- Given records -

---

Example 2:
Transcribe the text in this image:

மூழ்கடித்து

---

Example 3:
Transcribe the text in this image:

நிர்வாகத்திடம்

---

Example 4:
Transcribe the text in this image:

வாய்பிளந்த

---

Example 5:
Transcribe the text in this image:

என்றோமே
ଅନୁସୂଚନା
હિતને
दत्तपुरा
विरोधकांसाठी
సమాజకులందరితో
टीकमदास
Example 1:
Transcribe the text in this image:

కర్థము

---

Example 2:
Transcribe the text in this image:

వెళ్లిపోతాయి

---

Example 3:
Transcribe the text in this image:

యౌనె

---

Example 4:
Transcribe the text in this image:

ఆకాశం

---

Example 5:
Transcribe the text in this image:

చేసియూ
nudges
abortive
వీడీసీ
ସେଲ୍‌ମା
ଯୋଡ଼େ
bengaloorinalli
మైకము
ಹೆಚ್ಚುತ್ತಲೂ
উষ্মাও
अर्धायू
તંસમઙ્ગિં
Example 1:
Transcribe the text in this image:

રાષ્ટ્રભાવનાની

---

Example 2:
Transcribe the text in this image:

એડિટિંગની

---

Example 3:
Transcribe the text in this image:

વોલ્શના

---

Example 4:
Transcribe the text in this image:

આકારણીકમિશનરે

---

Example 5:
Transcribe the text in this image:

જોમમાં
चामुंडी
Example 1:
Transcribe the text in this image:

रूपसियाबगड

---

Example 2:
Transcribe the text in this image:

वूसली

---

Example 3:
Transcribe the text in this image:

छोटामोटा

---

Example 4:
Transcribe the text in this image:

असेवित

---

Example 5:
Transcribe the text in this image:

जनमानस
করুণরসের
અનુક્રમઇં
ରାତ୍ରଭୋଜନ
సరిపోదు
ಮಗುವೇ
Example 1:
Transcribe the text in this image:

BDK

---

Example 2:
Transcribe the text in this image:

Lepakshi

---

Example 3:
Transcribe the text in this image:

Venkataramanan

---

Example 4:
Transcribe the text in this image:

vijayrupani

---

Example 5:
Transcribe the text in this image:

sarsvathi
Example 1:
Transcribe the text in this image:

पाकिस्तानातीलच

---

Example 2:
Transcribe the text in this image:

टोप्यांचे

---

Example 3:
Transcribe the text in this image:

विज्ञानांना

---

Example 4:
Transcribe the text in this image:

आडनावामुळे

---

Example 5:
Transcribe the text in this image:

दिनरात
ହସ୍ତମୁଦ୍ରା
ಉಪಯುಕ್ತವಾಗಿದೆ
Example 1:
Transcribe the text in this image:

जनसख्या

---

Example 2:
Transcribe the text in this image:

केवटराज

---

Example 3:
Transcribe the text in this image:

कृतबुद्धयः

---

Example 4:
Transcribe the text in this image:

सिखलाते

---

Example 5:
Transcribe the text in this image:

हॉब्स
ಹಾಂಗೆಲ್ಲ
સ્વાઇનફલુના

- What the exercise asks -
The material above should be returned exactly, in full.

- Your solution -
---

Example 2:
Transcribe the text in this image:

மூழ்கடித்து

---

Example 3:
Transcribe the text in this image:

நிர்வாகத்திடம்

---

Example 4:
Transcribe the text in this image:

வாய்பிளந்த

---

Example 5:
Transcribe the text in this image:

என்றோமே
ଅନୁସୂଚନା
હિતને
दत्तपुरा
विरोधकांसाठी
సమాజకులందరితో
टीकमदास
Example 1:
Transcribe the text in this image:

కర్థము

---

Example 2:
Transcribe the text in this image:

వెళ్లిపోతాయి

---

Example 3:
Transcribe the text in this image:

యౌనె

---

Example 4:
Transcribe the text in this image:

ఆకాశం

---

Example 5:
Transcribe the text in this image:

చేసియూ
nudges
abortive
వీడీసీ
ସେଲ୍‌ମା
ଯୋଡ଼େ
bengaloorinalli
మైకము
ಹೆಚ್ಚುತ್ತಲೂ
উষ্মাও
अर्धायू
તંસમઙ્ગિં
Example 1:
Transcribe the text in this image:

રાષ્ટ્રભાવનાની

---

Example 2:
Transcribe the text in this image:

એડિટિંગની

---

Example 3:
Transcribe the text in this image:

વોલ્શના

---

Example 4:
Transcribe the text in this image:

આકારણીકમિશનરે

---

Example 5:
Transcribe the text in this image:

જોમમાં
चामुंडी
Example 1:
Transcribe the text in this image:

रूपसियाबगड

---

Example 2:
Transcribe the text in this image:

वूसली

---

Example 3:
Transcribe the text in this image:

छोटामोटा

---

Example 4:
Transcribe the text in this image:

असेवित

---

Example 5:
Transcribe the text in this image:

जनमानस
করুণরসের
અનુક્રમઇં
ରାତ୍ରଭୋଜନ
సరిపోదు
ಮಗುವೇ
Example 1:
Transcribe the text in this image:

BDK

---

Example 2:
Transcribe the text in this image:

Lepakshi

---

Example 3:
Transcribe the text in this image:

Venkataramanan

---

Example 4:
Transcribe the text in this image:

vijayrupani

---

Example 5:
Transcribe the text in this image:

sarsvathi
Example 1:
Transcribe the text in this image:

पाकिस्तानातीलच

---

Example 2:
Transcribe the text in this image:

टोप्यांचे

---

Example 3:
Transcribe the text in this image:

विज्ञानांना

---

Example 4:
Transcribe the text in this image:

आडनावामुळे

---

Example 5:
Transcribe the text in this image:

दिनरात
ହସ୍ତମୁଦ୍ରା
ಉಪಯುಕ್ತವಾಗಿದೆ
Example 1:
Transcribe the text in this image:

जनसख्या

---

Example 2:
Transcribe the text in this image:

केवटराज

---

Example 3:
Transcribe the text in this image:

कृतबुद्धयः

---

Example 4:
Transcribe the text in this image:

सिखलाते

---

Example 5:
Transcribe the text in this image:

हॉब्स
ಹಾಂಗೆಲ್ಲ
સ્વાઇનફલુના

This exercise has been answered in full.